In our first article on the 4.0 shop floor, we looked at how to start production orders at the right time. Then, we discussed how to optimize production batch size and synchronize manufacturing flows.

In this article, we’ll outline how to use queues to accelerate production flows.

Managing Production Flow

If you have ever participated in value stream mapping (VSM), or been trained in Lean, this concept is familiar to you: most of the time our production flows is spent waiting.

Lean has popularized the concept of flow tension ratio, which is the ratio between the production lead time and the sum of the technological times. It is common to see that more than 99% of the time in our production flows is waiting.

So when you’re in charge of managing production, your attention should be focused on managing wait times, rather than on managing conversion time. Being the “big boss of the queues,” ok, it’s less sexy than production manager or flow manager, and yet…

Driving Wait Times

To pilot, you must see. If you don’t see wait times, how can you drive them?

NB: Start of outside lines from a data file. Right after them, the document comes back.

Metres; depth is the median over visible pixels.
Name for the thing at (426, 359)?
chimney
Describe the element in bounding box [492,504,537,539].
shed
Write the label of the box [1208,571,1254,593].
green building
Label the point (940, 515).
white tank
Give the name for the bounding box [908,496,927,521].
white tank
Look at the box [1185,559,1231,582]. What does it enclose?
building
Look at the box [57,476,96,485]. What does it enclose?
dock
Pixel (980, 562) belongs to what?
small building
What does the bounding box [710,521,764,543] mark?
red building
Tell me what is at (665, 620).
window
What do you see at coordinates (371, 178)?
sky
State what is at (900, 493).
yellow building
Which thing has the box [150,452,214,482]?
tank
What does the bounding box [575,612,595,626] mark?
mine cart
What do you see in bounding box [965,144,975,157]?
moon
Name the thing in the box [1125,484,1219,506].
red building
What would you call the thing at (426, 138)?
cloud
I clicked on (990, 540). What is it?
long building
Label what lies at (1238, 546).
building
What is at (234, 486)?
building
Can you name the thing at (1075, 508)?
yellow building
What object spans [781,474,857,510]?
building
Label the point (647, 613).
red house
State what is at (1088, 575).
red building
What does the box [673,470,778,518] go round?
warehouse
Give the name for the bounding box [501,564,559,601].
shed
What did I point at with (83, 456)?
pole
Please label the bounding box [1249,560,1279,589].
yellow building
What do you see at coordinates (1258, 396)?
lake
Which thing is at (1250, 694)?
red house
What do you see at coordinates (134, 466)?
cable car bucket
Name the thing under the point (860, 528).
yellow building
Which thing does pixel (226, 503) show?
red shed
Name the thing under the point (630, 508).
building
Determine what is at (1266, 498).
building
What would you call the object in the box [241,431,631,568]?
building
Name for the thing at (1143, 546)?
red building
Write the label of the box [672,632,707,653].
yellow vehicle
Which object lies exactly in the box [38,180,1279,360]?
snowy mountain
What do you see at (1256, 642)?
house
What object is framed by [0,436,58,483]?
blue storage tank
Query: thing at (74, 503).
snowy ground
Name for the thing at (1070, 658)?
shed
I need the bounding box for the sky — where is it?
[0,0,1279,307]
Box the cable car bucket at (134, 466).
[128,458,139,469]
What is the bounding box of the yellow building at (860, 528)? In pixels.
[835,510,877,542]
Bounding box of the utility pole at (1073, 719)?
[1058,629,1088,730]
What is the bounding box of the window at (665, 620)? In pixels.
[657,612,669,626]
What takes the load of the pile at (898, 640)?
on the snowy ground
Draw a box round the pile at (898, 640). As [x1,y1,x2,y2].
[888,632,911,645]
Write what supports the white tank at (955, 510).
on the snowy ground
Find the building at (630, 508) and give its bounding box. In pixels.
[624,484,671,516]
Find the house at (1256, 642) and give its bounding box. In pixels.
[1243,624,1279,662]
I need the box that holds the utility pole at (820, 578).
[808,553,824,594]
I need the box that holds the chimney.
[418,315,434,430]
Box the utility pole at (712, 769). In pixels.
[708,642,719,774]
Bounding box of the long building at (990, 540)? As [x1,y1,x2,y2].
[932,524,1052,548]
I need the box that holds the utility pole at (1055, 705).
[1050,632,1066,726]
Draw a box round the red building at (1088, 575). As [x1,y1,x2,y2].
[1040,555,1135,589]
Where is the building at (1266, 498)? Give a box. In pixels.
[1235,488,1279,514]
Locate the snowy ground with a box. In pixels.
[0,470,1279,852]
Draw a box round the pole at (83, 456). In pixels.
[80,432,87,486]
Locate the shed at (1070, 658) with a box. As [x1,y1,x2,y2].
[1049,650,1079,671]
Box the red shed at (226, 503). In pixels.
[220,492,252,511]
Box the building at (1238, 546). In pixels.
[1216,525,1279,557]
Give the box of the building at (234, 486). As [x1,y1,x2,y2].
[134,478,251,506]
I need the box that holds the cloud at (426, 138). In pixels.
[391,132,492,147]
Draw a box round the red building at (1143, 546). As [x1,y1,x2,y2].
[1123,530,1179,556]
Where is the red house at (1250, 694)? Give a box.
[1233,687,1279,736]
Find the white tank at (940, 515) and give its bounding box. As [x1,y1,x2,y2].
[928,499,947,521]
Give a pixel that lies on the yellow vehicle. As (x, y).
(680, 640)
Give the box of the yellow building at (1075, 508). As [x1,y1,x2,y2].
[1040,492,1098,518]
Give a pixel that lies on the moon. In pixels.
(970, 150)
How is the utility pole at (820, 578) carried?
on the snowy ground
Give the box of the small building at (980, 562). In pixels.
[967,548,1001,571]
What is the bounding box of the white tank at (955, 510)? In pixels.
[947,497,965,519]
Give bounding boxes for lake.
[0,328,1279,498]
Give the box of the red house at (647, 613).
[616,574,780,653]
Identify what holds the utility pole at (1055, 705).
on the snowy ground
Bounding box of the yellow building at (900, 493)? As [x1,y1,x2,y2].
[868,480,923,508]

In this digital age, how do we represent wait times in our control systems? The conventional method, used by most ERP systems, scheduling tools, and MES, is to sprinkle waiting times here and there.

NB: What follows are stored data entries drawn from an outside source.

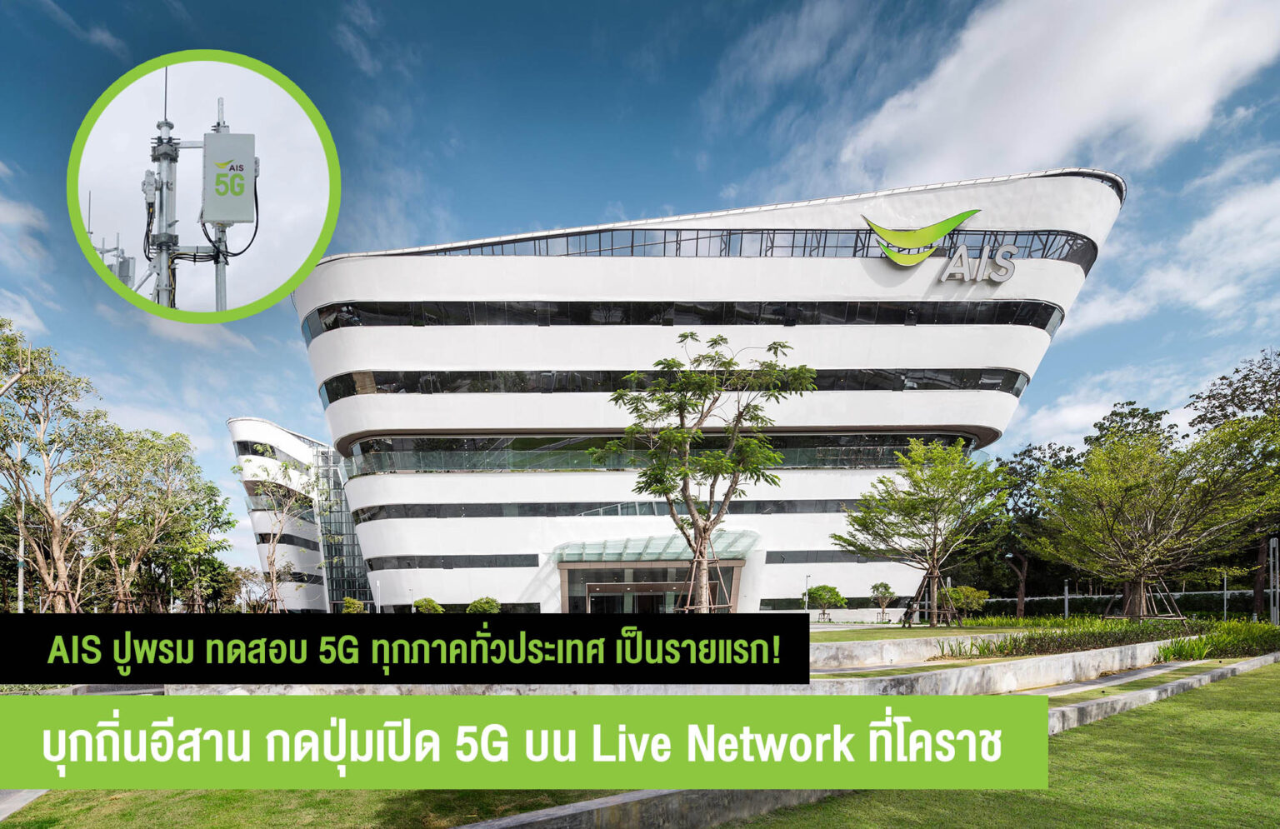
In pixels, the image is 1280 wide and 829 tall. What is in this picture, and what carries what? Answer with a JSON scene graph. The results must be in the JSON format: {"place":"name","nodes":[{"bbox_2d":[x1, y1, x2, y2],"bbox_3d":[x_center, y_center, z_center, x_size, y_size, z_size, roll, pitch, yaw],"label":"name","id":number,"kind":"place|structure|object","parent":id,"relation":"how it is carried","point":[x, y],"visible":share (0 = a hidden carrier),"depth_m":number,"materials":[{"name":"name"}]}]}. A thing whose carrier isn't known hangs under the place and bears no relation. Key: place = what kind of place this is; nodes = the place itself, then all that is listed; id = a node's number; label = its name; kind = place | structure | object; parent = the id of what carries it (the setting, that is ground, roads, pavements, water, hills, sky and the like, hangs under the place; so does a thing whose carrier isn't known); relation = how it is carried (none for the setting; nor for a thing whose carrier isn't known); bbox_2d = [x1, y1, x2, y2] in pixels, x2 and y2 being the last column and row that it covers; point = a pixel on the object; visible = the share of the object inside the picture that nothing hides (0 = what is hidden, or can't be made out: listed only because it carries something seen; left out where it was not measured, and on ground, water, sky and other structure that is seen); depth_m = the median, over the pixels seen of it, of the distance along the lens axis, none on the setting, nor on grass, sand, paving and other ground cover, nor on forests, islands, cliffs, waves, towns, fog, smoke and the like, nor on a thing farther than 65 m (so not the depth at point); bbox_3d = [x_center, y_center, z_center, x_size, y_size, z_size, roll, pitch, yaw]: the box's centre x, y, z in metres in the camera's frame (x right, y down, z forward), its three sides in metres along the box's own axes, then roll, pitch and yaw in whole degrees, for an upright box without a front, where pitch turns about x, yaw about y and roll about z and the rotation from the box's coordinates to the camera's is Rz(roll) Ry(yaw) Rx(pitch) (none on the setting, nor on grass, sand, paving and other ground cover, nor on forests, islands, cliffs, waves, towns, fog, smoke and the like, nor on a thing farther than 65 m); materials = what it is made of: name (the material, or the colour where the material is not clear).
{"place":"outdoors","nodes":[
{"label":"outdoors","id":0,"kind":"place"},
{"bbox_2d":[0,789,47,822],"label":"pavement","id":1,"kind":"structure","parent":0,"point":[31,796],"materials":[{"name":"grey concrete"}]},
{"bbox_2d":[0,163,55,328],"label":"cloud","id":2,"kind":"structure","parent":0,"point":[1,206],"materials":[{"name":"white"}]},
{"bbox_2d":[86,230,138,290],"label":"antenna","id":3,"kind":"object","parent":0,"point":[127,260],"visible":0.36,"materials":[{"name":"grey metal"}]},
{"bbox_2d":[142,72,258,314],"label":"tower","id":4,"kind":"structure","parent":0,"point":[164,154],"visible":0.57,"materials":[{"name":"metal"}]},
{"bbox_2d":[200,131,256,224],"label":"antenna","id":5,"kind":"object","parent":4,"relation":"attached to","point":[228,137],"visible":0.93,"depth_m":8.77,"materials":[{"name":"grey plastic"}]},
{"bbox_2d":[227,417,369,614],"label":"building","id":6,"kind":"structure","parent":0,"point":[236,422],"materials":[{"name":"white paint"}]},
{"bbox_2d":[235,440,307,468],"bbox_3d":[-31.189,-8.997,60.070,6.711,1.216,11.834,0,-2,-1],"label":"window band","id":7,"kind":"object","parent":6,"relation":"in","point":[255,450],"visible":0.44,"depth_m":55.78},
{"bbox_2d":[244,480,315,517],"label":"window band","id":8,"kind":"object","parent":6,"relation":"in","point":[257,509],"visible":0.43,"depth_m":56.42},
{"bbox_2d":[310,445,370,609],"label":"glass facade","id":9,"kind":"structure","parent":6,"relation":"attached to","point":[347,517],"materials":[{"name":"glass"}]},
{"bbox_2d":[0,787,618,828],"label":"lawn","id":10,"kind":"structure","parent":0,"point":[55,805],"materials":[{"name":"green plant"}]},
{"bbox_2d":[0,0,1279,596],"label":"sky","id":11,"kind":"structure","parent":0,"point":[710,65],"materials":[{"name":"blue"}]},
{"bbox_2d":[450,787,834,828],"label":"low wall","id":12,"kind":"structure","parent":0,"point":[552,810],"depth_m":4.80,"materials":[{"name":"grey concrete"}]},
{"bbox_2d":[292,166,1124,612],"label":"building","id":13,"kind":"structure","parent":0,"point":[809,218],"materials":[{"name":"white paint"}]},
{"bbox_2d":[362,554,543,569],"bbox_3d":[-9.588,0.311,34.535,10.418,0.873,1.878,0,-2,-1],"label":"window band","id":14,"kind":"object","parent":13,"relation":"in","point":[431,563],"visible":0.89,"depth_m":34.13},
{"bbox_2d":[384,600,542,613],"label":"window band","id":15,"kind":"structure","parent":13,"relation":"in","point":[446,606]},
{"bbox_2d":[342,498,857,521],"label":"window strip","id":16,"kind":"object","parent":13,"relation":"in","point":[369,519],"visible":0.69,"depth_m":33.43,"materials":[{"name":"black glass"}]},
{"bbox_2d":[558,561,741,612],"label":"entrance door","id":17,"kind":"structure","parent":13,"relation":"in","point":[661,573],"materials":[{"name":"glass"}]},
{"bbox_2d":[345,431,964,474],"bbox_3d":[2.467,-5.154,33.738,37.079,1.844,7.123,0,-2,-1],"label":"window band","id":18,"kind":"object","parent":13,"relation":"in","point":[883,442],"visible":0.61,"depth_m":32.09,"materials":[{"name":"glass"}]},
{"bbox_2d":[554,529,755,564],"bbox_3d":[2.095,-0.370,32.028,10.609,1.586,4.770,0,-2,-1],"label":"glass canopy","id":19,"kind":"object","parent":13,"relation":"attached to","point":[651,556],"visible":0.65,"depth_m":31.95,"materials":[{"name":"green glass"}]},
{"bbox_2d":[318,367,1026,394],"bbox_3d":[2.945,-8.365,31.116,39.064,0.863,3.855,0,-2,-1],"label":"window band","id":20,"kind":"object","parent":13,"relation":"in","point":[1009,376],"visible":0.64,"depth_m":29.90,"materials":[{"name":"black glass"}]},
{"bbox_2d":[302,299,1061,333],"bbox_3d":[3.554,-11.871,33.327,44.067,1.110,9.343,0,-2,-1],"label":"window band","id":21,"kind":"object","parent":13,"relation":"in","point":[1048,317],"visible":0.61,"depth_m":30.58,"materials":[{"name":"black glass"}]},
{"bbox_2d":[393,226,1087,272],"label":"window band","id":22,"kind":"object","parent":13,"relation":"in","point":[1066,240],"visible":0.37,"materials":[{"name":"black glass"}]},
{"bbox_2d":[762,548,902,562],"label":"window band","id":23,"kind":"object","parent":13,"relation":"in","point":[772,558],"visible":0.63,"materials":[{"name":"grey"}]},
{"bbox_2d":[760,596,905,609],"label":"window band","id":24,"kind":"structure","parent":13,"relation":"in","point":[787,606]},
{"bbox_2d":[860,208,981,272],"bbox_3d":[14.702,-14.034,28.689,7.981,2.986,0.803,0,-2,-1],"label":"logo sign","id":25,"kind":"object","parent":13,"relation":"attached to","point":[910,262],"visible":0.99,"depth_m":28.57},
{"bbox_2d":[939,241,1019,283],"bbox_3d":[16.548,-13.471,28.957,3.997,1.663,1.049,0,-2,-1],"label":"sign","id":26,"kind":"object","parent":13,"relation":"attached to","point":[962,250],"visible":0.98,"depth_m":28.82,"materials":[{"name":"silver metal"}]},
{"bbox_2d":[811,630,1029,665],"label":"low wall","id":27,"kind":"structure","parent":0,"point":[833,647],"depth_m":14.72,"materials":[{"name":"grey concrete"}]},
{"bbox_2d":[811,619,1034,642],"label":"lawn","id":28,"kind":"structure","parent":0,"point":[920,630],"materials":[{"name":"green plant"}]},
{"bbox_2d":[832,440,1011,627],"bbox_3d":[10.878,-0.743,22.483,5.883,6.585,5.593,-2,-3,44],"label":"tree","id":29,"kind":"object","parent":28,"relation":"on","point":[935,502],"visible":0.99,"depth_m":21.86,"materials":[{"name":"plant"}]},
{"bbox_2d":[905,566,959,627],"bbox_3d":[11.601,1.607,23.108,1.775,2.086,1.708,0,-2,-1],"label":"tree support","id":30,"kind":"object","parent":28,"relation":"on","point":[935,610],"visible":0.82,"depth_m":23.04,"materials":[{"name":"brown wood"}]},
{"bbox_2d":[805,639,1189,694],"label":"low wall","id":31,"kind":"structure","parent":0,"point":[1036,662],"depth_m":11.40,"materials":[{"name":"grey concrete"}]},
{"bbox_2d":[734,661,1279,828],"label":"lawn","id":32,"kind":"structure","parent":0,"point":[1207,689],"materials":[{"name":"green plant"}]},
{"bbox_2d":[830,0,1279,184],"label":"cloud","id":33,"kind":"structure","parent":0,"point":[999,142],"materials":[{"name":"white"}]},
{"bbox_2d":[1005,384,1129,451],"label":"cloud","id":34,"kind":"structure","parent":0,"point":[1066,413],"materials":[{"name":"white"}]},
{"bbox_2d":[1018,659,1206,698],"label":"footpath","id":35,"kind":"structure","parent":0,"point":[1068,689],"materials":[{"name":"grey concrete"}]},
{"bbox_2d":[1050,651,1279,733],"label":"wall","id":36,"kind":"structure","parent":0,"point":[1189,679],"depth_m":10.42,"materials":[{"name":"grey concrete"}]},
{"bbox_2d":[1064,152,1279,334],"label":"cloud","id":37,"kind":"structure","parent":0,"point":[1152,275],"materials":[{"name":"white"}]},
{"label":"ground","id":38,"kind":"structure","parent":0},
{"bbox_2d":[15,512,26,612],"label":"pole","id":39,"kind":"object","parent":38,"relation":"on","point":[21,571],"visible":0.47,"depth_m":26.60,"materials":[{"name":"metal"}]},
{"bbox_2d":[0,317,115,611],"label":"tree","id":40,"kind":"object","parent":38,"relation":"on","point":[47,504],"visible":0.98,"depth_m":25.43,"materials":[{"name":"plant"}]},
{"bbox_2d":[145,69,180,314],"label":"mast","id":41,"kind":"object","parent":38,"relation":"on","point":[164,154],"visible":0.43,"depth_m":9.88,"materials":[{"name":"grey metal"}]},
{"bbox_2d":[93,427,233,615],"bbox_3d":[-25.674,-1.286,34.769,7.799,11.573,7.815,0,-2,-1],"label":"tree","id":42,"kind":"object","parent":38,"relation":"on","point":[169,514],"visible":0.87,"depth_m":34.21,"materials":[{"name":"plant"}]},
{"bbox_2d":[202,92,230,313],"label":"pole","id":43,"kind":"object","parent":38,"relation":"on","point":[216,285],"visible":0.29,"depth_m":9.70,"materials":[{"name":"grey metal"}]},
{"bbox_2d":[240,459,311,614],"bbox_3d":[-17.515,-0.713,33.364,4.682,8.965,4.607,-2,-2,39],"label":"tree","id":44,"kind":"object","parent":38,"relation":"on","point":[272,563],"visible":0.94,"depth_m":33.18,"materials":[{"name":"plant"}]},
{"bbox_2d":[340,596,365,614],"bbox_3d":[-15.524,3.262,37.103,1.566,1.646,1.514,-2,-2,40],"label":"shrub","id":45,"kind":"object","parent":38,"relation":"on","point":[349,603],"visible":0.66,"depth_m":36.74,"materials":[{"name":"green plant"}]},
{"bbox_2d":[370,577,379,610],"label":"lamp post","id":46,"kind":"object","parent":38,"relation":"on","point":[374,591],"visible":0.73,"depth_m":38.57,"materials":[{"name":"white metal"}]},
{"bbox_2d":[412,596,444,614],"bbox_3d":[-9.879,2.964,33.154,1.676,1.523,1.644,-2,-2,39],"label":"shrub","id":47,"kind":"object","parent":38,"relation":"on","point":[431,603],"visible":0.72,"depth_m":32.73,"materials":[{"name":"green plant"}]},
{"bbox_2d":[466,595,500,614],"bbox_3d":[-6.537,2.797,31.178,1.757,1.511,1.735,-2,-2,39],"label":"shrub","id":48,"kind":"object","parent":38,"relation":"on","point":[490,606],"visible":0.73,"depth_m":30.77,"materials":[{"name":"green plant"}]},
{"bbox_2d":[672,553,734,612],"bbox_3d":[2.456,1.156,17.411,1.679,2.331,1.643,0,-2,-1],"label":"tree support","id":49,"kind":"object","parent":38,"relation":"on","point":[712,607],"visible":0.65,"depth_m":17.37,"materials":[{"name":"brown wood"}]},
{"bbox_2d":[598,336,814,613],"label":"tree","id":50,"kind":"object","parent":38,"relation":"on","point":[685,337],"visible":0.99,"depth_m":15.19,"materials":[{"name":"green plant"}]},
{"bbox_2d":[802,572,810,612],"bbox_3d":[10.285,2.184,33.894,0.407,2.647,0.421,0,-2,-1],"label":"lamp post","id":51,"kind":"object","parent":38,"relation":"on","point":[807,578],"visible":0.76,"depth_m":33.85,"materials":[{"name":"metal"}]},
{"bbox_2d":[805,583,846,619],"bbox_3d":[10.802,2.452,32.462,2.007,2.004,2.026,2,-3,-45],"label":"small tree","id":52,"kind":"object","parent":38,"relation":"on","point":[831,598],"visible":0.99,"depth_m":32.04,"materials":[{"name":"green plant"}]},
{"bbox_2d":[867,580,897,621],"bbox_3d":[13.361,2.268,31.454,1.500,1.996,1.536,-2,-3,41],"label":"small tree","id":53,"kind":"object","parent":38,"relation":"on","point":[881,586],"visible":0.98,"depth_m":31.30,"materials":[{"name":"plant"}]},
{"bbox_2d":[941,585,989,615],"bbox_3d":[16.963,2.328,30.679,2.205,1.784,2.173,0,-2,-1],"label":"shrub","id":54,"kind":"object","parent":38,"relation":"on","point":[972,593],"visible":0.82,"depth_m":30.29,"materials":[{"name":"green plant"}]},
{"bbox_2d":[1003,550,1025,618],"bbox_3d":[23.700,1.825,37.308,1.255,4.252,0.428,0,-2,-1],"label":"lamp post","id":55,"kind":"object","parent":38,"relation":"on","point":[1009,556],"visible":0.78,"depth_m":37.24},
{"bbox_2d":[989,441,1079,614],"bbox_3d":[27.629,-1.594,41.421,7.764,11.585,7.587,0,-2,-1],"label":"tree","id":56,"kind":"object","parent":38,"relation":"on","point":[1031,467],"visible":0.7,"depth_m":40.64,"materials":[{"name":"plant"}]},
{"bbox_2d":[937,617,1194,659],"bbox_3d":[12.321,2.220,16.901,7.178,0.835,3.748,0,-2,-1],"label":"hedge","id":57,"kind":"object","parent":38,"relation":"on","point":[999,647],"visible":0.67,"depth_m":16.44,"materials":[{"name":"green plant"}]},
{"bbox_2d":[1063,579,1070,619],"bbox_3d":[24.486,2.623,34.158,0.289,2.762,0.293,0,-2,-1],"label":"pole","id":58,"kind":"object","parent":38,"relation":"on","point":[1066,603],"visible":0.58,"depth_m":34.12,"materials":[{"name":"metal"}]},
{"bbox_2d":[976,590,1266,617],"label":"hedge","id":59,"kind":"object","parent":38,"relation":"on","point":[1033,601],"visible":0.53,"depth_m":41.36,"materials":[{"name":"green plant"}]},
{"bbox_2d":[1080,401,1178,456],"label":"tree","id":60,"kind":"object","parent":38,"relation":"on","point":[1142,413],"visible":0.22,"depth_m":48.61,"materials":[{"name":"green plant"}]},
{"bbox_2d":[1104,576,1184,621],"bbox_3d":[18.992,1.621,22.629,2.114,2.090,2.018,0,-2,-1],"label":"tree support","id":61,"kind":"object","parent":38,"relation":"on","point":[1142,615],"visible":0.71,"depth_m":22.47,"materials":[{"name":"brown wood"}]},
{"bbox_2d":[1029,422,1279,619],"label":"tree","id":62,"kind":"object","parent":38,"relation":"on","point":[1145,504],"visible":0.99,"depth_m":20.66,"materials":[{"name":"plant"}]},
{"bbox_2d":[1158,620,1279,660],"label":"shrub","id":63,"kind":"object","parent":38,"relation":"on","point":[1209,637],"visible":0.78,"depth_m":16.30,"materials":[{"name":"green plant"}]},
{"bbox_2d":[1221,574,1229,622],"bbox_3d":[31.177,2.262,32.150,0.315,2.875,0.319,0,-2,-1],"label":"pole","id":64,"kind":"object","parent":38,"relation":"on","point":[1224,607],"visible":0.63,"depth_m":32.13,"materials":[{"name":"grey metal"}]},
{"bbox_2d":[1186,350,1279,619],"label":"tree","id":65,"kind":"object","parent":38,"relation":"on","point":[1209,396],"visible":0.74,"depth_m":33.45,"materials":[{"name":"plant"}]},
{"bbox_2d":[1268,537,1279,624],"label":"pole","id":66,"kind":"object","parent":38,"relation":"on","point":[1271,546],"visible":0.82,"depth_m":26.00,"materials":[{"name":"grey metal"}]}
]}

Each time we have a routing operation, we have a queue time before, a setup time, a run time. The intention is commendable: to represent each operation with an allocated lead time that is reasonable, fair, so that each operation can be staked out, and its completion tracked against a realistic schedule.

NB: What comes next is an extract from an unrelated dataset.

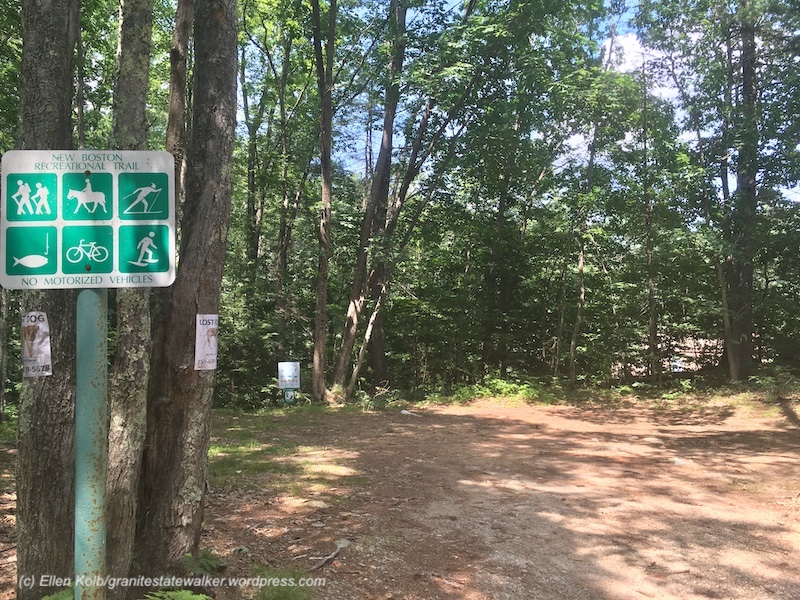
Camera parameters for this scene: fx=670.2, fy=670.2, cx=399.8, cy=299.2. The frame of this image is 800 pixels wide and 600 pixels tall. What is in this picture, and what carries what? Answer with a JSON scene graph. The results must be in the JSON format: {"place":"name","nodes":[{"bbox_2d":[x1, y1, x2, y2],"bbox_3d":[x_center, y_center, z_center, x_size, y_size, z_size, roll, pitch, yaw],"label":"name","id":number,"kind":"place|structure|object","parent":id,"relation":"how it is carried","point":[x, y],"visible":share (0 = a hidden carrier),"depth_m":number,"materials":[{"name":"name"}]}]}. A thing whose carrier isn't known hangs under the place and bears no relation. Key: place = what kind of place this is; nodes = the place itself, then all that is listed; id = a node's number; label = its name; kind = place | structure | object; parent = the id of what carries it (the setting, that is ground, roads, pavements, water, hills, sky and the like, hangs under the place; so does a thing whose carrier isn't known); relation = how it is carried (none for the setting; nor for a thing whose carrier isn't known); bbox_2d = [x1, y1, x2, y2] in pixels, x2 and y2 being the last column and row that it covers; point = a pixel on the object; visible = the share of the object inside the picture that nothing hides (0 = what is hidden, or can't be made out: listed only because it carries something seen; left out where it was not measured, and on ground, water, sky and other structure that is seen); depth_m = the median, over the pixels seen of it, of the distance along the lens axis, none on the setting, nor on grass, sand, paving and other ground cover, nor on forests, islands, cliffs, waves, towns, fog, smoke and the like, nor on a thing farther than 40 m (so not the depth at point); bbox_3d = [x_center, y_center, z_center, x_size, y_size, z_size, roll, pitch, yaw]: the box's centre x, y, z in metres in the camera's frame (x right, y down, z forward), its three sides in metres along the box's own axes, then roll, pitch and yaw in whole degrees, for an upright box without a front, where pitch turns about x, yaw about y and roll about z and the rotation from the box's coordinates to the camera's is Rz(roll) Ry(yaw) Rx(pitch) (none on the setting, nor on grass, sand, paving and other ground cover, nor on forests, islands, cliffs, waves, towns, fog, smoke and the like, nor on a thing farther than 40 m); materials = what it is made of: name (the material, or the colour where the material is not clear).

That’s ok on simple routings, but what if your routings include 10, 30, 100 operations, spread over several load centers common to multiple flows, with perhaps also some subcontracting steps?

In this case, you will sprinkle waiting times over 30 operations, and you will have no visibility on the real consumption of these allocated queue times. So, you will end up engraving them in the marble of your routings and impose these lead times onto your customers. On the other hand, you will have to finely control the 30 operations in relation to their respective milestones — with a few hazards here and there, several workshop managers involved, it will keep the teams busy… Sounds familiar ?

To control the waiting times, we need to represent them in the digital control system.

Establish Leverage Points

To control the queue times, we must first remove them from the routing times. These routings should include only the setup times, run times, and possibly the imposed technical times (cooling, polymerization, drying, etc…)

These routings therefore no longer represent the realistic lead time, the time it takes for our work orders to pass through our production system. This time takes more than run and setup time. There are hazards, variability, that we need to cushion, in orders to protect the flow.

We are therefore going to put these waiting times, removed from the routings, back into certain places in the manufacturing process, which we will use as leverage points. We are going to position them at the end of the flow, to protect the availability to customers, in front of the critical production steps to be protected, and at the points where we are going to control priorities. These are what we call “time buffers.”

On these operations, we do not put these time buffers back into the routings: we drive them in our Intuiflow or DBR+ solutions, in order to:

  • Make these time buffers visible (visualize queues)
  • Allow a red/yellow/green priority management on these points
  • Measure the consumption of these buffers
  • Reduce buffers over time, and thus reduce lead times
interface flux anglais

Seeing wait times is a prerequisite for driving them down.

These techniques, defined by the Theory of Constraints, are still not widespread. One of the obstacles to their adoption was the lack of digital solutions to implement them: often these time buffers are physical boards or Excel.

But that was before Intuiflow and DBR+ 😉 … and other DDOM Compliant software, as certified by the Demand Driven Institute.

Now, Go Pilot Your Queues

In short, instead of sprinkling waiting times throughout the process, you must pool them in a limited number of points, make them visible, and measure their consumption.

If we want to focus on the value brought to the customers, on the adaptation to their real demand, it is indeed on the 95%+ of waiting time that we must focus. The first step is to make them visible. The second step will be to use them in the management rituals, which we will come back to in a future article.